Friday, January 09, 2015

Requiescat In Pace

The hardest and most emotionally trying things I deal with in the intensive care unit is the end of life. Recently, I struggled with one particular situation that was medically, ethically, professionally, and personally challenging. A young man who has a bone marrow transplant for Hodgkin lymphoma has a devastated immune system when he catches the flu. Despite treatment for influenza, he has a horrendous inflammatory response to it. Our intensive care team meets him when he is intubated for low oxygenation. He spends three weeks in the intensive care unit, and I get to know him the last two weeks of his life. His acute respiratory distress syndrome does not get better. ARDS is a vicious disease for which we have little treatment but supportive care. He requires consistently high oxygen and pressures. He spikes fevers, and despite broadening his antibiotics again and again, he does not improve. He undergoes two courses of antivirals. He gets steroids for engraftment syndrome, paralytics for ventilator dyssynchrony, and even inhaled nitric oxide for ventilation-perfusion mismatching. We try standard low tidal volume ventilation, pressure support ventilation, airway pressure release ventilation, mode after mode after mode. In the last week of his life, he is on maximal ventilator settings; he has so little reserve that even routine nursing care makes him unstable. He cannot get any further studies because moving him out of the intensive care unit is too risky.

His mortality is certain. There is no question in my mind that this degree of physiologic injury is unsurvivable. Patients with bone marrow transplants with any degree of respiratory failure seldom recover, and anyone with this level of respiratory failure is on death's door. However, because of his age, his parents refused to let go. Day after day, we pushed on, doing little because everything that could be done was already done. It broke my heart. He was comfortable and sedated, but I knew there was no end point. I recommended transitioning him to comfort care, to have a peaceful end of his life.

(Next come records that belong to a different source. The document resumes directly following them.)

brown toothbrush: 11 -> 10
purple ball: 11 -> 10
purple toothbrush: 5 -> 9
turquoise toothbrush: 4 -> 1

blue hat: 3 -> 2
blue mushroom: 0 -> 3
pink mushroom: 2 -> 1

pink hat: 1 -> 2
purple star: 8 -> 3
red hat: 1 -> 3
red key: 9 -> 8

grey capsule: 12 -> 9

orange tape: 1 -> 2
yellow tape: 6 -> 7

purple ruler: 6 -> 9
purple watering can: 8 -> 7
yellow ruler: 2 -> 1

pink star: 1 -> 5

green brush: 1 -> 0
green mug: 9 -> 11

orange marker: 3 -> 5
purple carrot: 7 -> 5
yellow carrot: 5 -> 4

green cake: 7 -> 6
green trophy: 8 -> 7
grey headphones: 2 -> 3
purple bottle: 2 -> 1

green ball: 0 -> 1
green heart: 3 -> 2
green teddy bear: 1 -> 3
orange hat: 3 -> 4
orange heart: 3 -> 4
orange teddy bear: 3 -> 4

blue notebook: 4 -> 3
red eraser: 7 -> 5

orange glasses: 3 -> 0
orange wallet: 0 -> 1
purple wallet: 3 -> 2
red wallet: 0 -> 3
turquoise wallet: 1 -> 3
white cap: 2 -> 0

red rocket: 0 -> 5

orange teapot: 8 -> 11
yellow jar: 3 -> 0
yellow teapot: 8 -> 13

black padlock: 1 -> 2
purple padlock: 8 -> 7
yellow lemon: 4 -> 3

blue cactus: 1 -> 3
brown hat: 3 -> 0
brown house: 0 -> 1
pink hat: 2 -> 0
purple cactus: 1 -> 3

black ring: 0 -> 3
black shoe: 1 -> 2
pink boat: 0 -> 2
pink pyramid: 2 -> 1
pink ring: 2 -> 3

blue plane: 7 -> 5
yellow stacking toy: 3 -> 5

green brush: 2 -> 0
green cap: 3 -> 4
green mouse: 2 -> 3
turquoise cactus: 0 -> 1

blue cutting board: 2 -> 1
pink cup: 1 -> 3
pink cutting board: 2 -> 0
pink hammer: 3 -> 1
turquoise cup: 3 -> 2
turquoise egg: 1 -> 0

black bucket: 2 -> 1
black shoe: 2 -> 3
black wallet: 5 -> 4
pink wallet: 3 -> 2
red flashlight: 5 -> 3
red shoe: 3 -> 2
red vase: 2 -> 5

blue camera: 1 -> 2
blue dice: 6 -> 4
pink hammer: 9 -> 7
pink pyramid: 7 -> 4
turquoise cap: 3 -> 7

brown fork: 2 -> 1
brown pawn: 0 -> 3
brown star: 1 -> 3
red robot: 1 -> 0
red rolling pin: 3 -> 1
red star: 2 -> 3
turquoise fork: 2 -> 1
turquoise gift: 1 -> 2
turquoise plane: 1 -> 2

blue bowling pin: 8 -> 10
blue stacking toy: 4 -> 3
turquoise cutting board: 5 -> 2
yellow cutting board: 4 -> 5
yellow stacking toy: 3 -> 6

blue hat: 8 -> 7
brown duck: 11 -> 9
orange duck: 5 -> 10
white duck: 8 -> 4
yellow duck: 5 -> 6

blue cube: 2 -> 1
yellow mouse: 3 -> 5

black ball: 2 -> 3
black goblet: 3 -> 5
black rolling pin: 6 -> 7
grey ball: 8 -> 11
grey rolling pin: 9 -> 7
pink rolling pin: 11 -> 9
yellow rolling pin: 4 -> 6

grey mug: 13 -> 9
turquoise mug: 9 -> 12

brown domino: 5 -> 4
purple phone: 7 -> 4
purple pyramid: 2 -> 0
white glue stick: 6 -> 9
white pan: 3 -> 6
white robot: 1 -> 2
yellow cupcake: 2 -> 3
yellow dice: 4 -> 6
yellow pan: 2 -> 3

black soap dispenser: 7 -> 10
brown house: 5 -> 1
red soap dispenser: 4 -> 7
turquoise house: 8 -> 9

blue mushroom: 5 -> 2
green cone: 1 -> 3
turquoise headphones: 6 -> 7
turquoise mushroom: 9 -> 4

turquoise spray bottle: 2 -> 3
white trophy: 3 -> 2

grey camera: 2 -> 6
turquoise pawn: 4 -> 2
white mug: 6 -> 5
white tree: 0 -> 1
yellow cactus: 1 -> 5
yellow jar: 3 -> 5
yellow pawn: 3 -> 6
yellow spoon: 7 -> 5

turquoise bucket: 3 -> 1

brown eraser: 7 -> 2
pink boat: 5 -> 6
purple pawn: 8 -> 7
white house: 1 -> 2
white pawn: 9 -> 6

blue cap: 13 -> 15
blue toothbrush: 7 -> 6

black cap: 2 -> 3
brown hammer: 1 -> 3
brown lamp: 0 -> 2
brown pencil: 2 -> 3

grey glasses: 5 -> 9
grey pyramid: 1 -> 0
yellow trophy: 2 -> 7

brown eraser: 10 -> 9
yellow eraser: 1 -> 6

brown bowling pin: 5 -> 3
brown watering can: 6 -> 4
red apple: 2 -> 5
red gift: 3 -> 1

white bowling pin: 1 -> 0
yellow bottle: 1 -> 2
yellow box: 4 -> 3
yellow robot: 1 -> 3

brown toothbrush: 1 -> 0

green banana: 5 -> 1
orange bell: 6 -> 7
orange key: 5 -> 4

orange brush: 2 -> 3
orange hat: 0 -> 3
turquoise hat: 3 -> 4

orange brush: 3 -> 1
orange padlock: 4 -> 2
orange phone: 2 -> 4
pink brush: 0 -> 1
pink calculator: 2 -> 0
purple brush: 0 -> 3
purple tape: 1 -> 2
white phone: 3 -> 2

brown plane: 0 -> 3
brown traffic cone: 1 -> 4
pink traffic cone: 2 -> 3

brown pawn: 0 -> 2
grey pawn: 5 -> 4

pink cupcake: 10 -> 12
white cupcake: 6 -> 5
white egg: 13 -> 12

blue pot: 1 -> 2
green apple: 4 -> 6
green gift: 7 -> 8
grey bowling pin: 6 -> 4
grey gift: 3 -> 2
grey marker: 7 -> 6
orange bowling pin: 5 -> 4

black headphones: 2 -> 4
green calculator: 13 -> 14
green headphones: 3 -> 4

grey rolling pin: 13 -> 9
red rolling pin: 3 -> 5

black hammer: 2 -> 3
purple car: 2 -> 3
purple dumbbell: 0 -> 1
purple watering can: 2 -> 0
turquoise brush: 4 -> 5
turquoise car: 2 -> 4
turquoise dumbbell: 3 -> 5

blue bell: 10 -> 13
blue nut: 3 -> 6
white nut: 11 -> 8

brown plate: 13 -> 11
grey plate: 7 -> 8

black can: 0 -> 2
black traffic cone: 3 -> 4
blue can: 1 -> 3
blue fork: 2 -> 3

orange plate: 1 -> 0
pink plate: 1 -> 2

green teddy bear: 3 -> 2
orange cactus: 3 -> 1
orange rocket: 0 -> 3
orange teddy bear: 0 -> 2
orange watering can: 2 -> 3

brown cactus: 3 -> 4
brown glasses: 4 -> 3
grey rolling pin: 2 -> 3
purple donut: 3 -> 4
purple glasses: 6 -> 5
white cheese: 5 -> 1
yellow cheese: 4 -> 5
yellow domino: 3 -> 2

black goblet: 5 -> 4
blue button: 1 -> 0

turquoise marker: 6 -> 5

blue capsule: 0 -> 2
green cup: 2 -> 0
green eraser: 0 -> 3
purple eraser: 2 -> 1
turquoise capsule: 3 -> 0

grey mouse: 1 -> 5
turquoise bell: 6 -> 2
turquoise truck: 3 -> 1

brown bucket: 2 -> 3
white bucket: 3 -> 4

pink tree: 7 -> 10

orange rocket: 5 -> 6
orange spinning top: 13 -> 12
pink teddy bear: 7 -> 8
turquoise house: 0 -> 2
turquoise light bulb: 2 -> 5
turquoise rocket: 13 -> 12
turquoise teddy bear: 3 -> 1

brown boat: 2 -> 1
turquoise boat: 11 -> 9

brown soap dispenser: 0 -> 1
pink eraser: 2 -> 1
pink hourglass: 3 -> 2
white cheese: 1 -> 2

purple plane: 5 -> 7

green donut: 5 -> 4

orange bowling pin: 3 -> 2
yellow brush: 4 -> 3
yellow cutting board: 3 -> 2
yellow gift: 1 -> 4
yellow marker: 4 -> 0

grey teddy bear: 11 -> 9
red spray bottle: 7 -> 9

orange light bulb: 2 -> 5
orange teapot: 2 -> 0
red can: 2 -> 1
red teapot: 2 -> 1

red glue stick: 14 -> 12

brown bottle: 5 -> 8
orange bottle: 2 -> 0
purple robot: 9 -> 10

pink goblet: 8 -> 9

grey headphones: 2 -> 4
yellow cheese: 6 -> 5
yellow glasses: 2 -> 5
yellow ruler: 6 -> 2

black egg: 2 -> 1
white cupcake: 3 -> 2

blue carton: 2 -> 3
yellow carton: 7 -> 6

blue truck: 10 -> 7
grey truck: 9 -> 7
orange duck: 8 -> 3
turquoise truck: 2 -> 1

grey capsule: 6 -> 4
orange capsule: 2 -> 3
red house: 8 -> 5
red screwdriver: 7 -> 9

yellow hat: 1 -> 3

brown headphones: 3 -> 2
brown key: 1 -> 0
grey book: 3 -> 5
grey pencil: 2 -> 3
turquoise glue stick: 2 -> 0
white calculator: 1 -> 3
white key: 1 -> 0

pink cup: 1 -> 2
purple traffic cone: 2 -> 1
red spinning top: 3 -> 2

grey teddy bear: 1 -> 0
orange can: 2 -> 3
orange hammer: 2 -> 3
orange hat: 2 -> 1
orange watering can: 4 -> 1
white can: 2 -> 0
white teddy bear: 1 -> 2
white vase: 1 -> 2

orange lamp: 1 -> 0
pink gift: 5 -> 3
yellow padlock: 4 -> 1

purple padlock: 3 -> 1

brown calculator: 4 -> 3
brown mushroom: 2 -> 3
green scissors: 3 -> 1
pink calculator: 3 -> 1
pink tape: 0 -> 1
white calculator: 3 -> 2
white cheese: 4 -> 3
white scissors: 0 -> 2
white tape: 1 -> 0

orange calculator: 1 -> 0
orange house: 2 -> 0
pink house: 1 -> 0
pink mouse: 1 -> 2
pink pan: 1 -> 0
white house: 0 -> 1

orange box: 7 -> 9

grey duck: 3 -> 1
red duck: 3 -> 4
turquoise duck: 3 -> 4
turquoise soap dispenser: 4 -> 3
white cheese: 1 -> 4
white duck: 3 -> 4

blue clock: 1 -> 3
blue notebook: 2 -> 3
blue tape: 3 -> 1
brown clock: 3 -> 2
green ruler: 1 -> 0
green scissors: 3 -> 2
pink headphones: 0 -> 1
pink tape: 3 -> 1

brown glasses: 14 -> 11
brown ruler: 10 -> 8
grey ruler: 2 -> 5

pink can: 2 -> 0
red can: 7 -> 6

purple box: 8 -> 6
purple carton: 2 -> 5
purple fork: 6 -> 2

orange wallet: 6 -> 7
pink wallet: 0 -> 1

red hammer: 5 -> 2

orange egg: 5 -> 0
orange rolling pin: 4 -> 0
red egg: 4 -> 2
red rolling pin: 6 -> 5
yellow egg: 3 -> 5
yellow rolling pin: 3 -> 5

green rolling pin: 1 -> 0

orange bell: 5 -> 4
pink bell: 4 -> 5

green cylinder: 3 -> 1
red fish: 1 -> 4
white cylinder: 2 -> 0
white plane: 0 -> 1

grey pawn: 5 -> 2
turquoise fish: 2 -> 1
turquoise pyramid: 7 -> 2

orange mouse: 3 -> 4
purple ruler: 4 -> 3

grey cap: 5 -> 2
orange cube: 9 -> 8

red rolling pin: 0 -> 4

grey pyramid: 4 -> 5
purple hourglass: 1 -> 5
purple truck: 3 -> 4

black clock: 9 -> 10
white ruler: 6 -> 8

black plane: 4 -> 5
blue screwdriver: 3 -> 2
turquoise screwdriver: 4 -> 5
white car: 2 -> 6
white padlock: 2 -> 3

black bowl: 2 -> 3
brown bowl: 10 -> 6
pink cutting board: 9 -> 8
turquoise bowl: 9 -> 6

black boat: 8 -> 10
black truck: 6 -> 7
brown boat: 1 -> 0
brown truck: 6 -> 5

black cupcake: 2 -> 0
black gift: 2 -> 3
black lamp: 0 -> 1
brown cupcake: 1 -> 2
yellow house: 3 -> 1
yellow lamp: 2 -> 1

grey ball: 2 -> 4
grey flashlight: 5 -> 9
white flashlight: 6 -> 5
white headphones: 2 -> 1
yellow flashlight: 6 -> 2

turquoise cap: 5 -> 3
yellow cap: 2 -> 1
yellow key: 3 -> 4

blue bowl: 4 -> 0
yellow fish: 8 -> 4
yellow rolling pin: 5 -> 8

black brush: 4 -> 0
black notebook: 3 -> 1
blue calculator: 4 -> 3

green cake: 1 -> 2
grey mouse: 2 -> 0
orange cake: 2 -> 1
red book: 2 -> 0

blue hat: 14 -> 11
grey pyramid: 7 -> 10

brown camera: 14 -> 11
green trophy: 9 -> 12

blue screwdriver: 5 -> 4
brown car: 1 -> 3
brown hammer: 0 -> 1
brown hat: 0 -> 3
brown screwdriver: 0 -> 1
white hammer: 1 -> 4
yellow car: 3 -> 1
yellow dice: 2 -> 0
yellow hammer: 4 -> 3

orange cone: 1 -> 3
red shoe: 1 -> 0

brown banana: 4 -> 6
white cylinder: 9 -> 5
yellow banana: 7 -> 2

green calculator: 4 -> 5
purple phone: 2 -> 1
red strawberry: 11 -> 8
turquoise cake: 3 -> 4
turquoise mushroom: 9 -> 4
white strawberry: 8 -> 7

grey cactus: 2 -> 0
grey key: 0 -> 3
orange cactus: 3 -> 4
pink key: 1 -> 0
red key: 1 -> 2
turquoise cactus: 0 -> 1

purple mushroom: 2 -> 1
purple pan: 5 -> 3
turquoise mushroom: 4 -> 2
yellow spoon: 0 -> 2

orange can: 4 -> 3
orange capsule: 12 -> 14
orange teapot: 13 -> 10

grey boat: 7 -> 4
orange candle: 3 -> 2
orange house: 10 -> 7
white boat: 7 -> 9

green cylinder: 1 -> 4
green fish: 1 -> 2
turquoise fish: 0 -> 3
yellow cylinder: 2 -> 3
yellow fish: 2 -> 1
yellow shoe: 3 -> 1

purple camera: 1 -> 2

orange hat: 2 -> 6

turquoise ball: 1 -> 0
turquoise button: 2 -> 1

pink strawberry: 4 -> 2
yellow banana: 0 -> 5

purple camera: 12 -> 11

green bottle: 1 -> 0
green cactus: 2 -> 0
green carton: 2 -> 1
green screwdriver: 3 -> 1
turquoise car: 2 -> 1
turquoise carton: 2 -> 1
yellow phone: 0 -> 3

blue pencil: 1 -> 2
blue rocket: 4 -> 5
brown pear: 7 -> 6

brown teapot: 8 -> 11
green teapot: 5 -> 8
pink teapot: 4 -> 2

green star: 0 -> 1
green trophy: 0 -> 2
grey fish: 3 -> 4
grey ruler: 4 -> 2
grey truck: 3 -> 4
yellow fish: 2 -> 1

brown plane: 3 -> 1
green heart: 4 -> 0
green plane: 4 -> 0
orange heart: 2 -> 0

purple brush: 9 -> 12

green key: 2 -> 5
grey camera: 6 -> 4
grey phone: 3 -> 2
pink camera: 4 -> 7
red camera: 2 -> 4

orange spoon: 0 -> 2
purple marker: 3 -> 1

The surrogate decision makers were intelligent but had trouble seeing the big picture. I do not blame them. For a child to die before a parent - I cannot think of a worse fate. Each day, we spent hours talking to the family, admitting that while we are not omniscient, we cannot expect anything but the one singular outcome. In the end, he went into multiorgan failure and died. But this is not the death I wished for him. On life support, we can keep anyone "alive." But everyone has to die, and death on life support is a death fraught with artificial lines and tubes, a lack of awareness, technological extremes, machines and devices. It is prolonged, dragged out and thinned so that what substance is left is minimal. It puts families through distress, caregivers through emotional turmoil, patients through suffering.

We could have called this medical futility and withdrawn care ethically. However, putting this into practice is an ordeal for caregiver and family alike. Sometimes, it is not easy being a patient advocate, an intensive care physician, and a fellow human being. Especially at the limits of medical care and the end of life, we face challenges that try everyone involved. We can only approach these with compassion, thoughtfulness, and equipoise.